While investigating #7606 I noticed this code in the Anderson2021 codebase:

std::unique_ptr<ThreadInfo> GPULoopInfo::create_thread_info() {
    internal_assert(at_or_inside_block());
    internal_assert(at_or_inside_thread());

    auto max_thread_counts = current_block_loop->get_union_thread_counts(nullptr);
    std::unique_ptr<ThreadInfo> new_thread_info = std::make_unique<ThreadInfo>(
        current_thread_loop->vectorized_loop_index,
        current_thread_loop->size,
        current_thread_loop->stage->loop,
        max_thread_counts);
    thread_info = new_thread_info.get();
    return new_thread_info;
}

since thread_info is a member of this, and declared as a plain const ThreadInfo*, after this call, it refers to an unowned pointer... the ownership is in the returned unique_ptr. Since the only two call sites immediately assign the result to a local unique_ptr, this member var is guaranteed to be stale at the end of the calling routine.
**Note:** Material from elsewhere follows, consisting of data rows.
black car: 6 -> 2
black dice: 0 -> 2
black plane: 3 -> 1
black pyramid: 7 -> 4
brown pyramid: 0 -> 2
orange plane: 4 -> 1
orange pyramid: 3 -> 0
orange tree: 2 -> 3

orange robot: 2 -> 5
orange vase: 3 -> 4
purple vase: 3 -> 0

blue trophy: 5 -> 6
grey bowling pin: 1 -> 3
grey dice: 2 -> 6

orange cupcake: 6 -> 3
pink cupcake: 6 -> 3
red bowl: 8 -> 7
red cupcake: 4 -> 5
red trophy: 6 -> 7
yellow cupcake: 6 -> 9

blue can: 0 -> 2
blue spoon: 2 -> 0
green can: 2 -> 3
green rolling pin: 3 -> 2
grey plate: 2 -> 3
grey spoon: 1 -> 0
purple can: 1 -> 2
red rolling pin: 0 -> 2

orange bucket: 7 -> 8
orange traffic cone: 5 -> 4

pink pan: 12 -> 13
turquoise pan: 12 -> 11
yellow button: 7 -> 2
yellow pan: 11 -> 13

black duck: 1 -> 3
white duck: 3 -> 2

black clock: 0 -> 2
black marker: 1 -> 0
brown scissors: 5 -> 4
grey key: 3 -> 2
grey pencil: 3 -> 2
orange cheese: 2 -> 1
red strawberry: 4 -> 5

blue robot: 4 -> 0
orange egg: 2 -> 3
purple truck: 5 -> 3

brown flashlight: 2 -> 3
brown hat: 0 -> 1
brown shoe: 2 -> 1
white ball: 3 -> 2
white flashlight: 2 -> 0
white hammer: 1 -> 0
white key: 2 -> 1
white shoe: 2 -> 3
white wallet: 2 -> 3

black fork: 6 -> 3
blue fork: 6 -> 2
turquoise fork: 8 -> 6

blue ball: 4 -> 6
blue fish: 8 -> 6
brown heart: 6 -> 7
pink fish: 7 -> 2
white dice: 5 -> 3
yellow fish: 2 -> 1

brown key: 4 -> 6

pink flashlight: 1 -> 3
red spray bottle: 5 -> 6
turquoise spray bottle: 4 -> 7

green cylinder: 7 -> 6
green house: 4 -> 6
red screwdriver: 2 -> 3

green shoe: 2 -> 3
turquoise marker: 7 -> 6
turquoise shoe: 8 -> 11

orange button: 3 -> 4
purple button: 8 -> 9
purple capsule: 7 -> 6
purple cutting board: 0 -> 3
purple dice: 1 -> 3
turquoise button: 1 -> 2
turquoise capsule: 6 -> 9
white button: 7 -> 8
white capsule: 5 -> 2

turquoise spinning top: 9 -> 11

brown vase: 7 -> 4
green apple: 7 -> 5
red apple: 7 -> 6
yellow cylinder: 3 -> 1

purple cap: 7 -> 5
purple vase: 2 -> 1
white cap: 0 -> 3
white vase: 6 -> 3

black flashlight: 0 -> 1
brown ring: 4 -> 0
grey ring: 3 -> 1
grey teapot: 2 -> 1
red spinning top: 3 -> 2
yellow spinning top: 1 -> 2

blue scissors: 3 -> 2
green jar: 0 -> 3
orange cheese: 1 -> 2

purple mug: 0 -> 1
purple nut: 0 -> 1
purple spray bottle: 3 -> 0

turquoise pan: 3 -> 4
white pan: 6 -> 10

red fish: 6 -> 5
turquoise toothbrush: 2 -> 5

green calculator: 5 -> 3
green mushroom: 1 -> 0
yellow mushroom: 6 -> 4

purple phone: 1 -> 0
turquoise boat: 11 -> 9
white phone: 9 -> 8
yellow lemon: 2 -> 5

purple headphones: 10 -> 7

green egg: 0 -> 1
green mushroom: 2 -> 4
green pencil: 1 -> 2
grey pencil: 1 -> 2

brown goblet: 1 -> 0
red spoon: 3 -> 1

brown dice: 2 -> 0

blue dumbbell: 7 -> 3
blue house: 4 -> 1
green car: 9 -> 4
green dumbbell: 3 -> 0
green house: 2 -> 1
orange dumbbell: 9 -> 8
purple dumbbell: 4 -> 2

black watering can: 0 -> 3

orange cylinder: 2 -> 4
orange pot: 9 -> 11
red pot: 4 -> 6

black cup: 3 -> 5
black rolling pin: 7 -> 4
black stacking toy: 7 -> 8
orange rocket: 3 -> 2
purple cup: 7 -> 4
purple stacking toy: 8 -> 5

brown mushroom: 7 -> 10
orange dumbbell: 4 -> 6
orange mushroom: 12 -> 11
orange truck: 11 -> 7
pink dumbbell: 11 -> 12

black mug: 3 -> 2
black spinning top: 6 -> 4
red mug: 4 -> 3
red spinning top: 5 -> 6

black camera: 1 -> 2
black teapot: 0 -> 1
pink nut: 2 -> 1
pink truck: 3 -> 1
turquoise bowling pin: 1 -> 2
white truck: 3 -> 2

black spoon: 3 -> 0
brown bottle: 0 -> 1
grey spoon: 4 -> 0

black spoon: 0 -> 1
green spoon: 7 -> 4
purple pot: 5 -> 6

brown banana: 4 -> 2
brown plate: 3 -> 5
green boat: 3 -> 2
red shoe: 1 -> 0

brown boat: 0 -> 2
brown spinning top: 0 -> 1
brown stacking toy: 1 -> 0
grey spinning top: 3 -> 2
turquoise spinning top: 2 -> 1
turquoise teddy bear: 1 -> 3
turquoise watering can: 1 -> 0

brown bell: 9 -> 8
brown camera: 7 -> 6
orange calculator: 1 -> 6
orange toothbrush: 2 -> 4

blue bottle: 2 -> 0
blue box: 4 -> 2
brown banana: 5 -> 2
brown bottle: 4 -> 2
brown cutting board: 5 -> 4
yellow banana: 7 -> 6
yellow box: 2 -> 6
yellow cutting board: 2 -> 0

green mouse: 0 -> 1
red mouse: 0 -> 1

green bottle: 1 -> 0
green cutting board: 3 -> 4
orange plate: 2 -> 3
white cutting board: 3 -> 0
I'm not sure what the right fix is here because I don't know the intended semantics -- shared_ptr might be appropriate, but it's not clear to me whether the returned result is intended to be mutable or not, or what constraints there are on mutability.

The current code looks absolutely unsafe, however, and needs fixing; if there are similar code patterns elsewhere in this codebase, they need examination as well.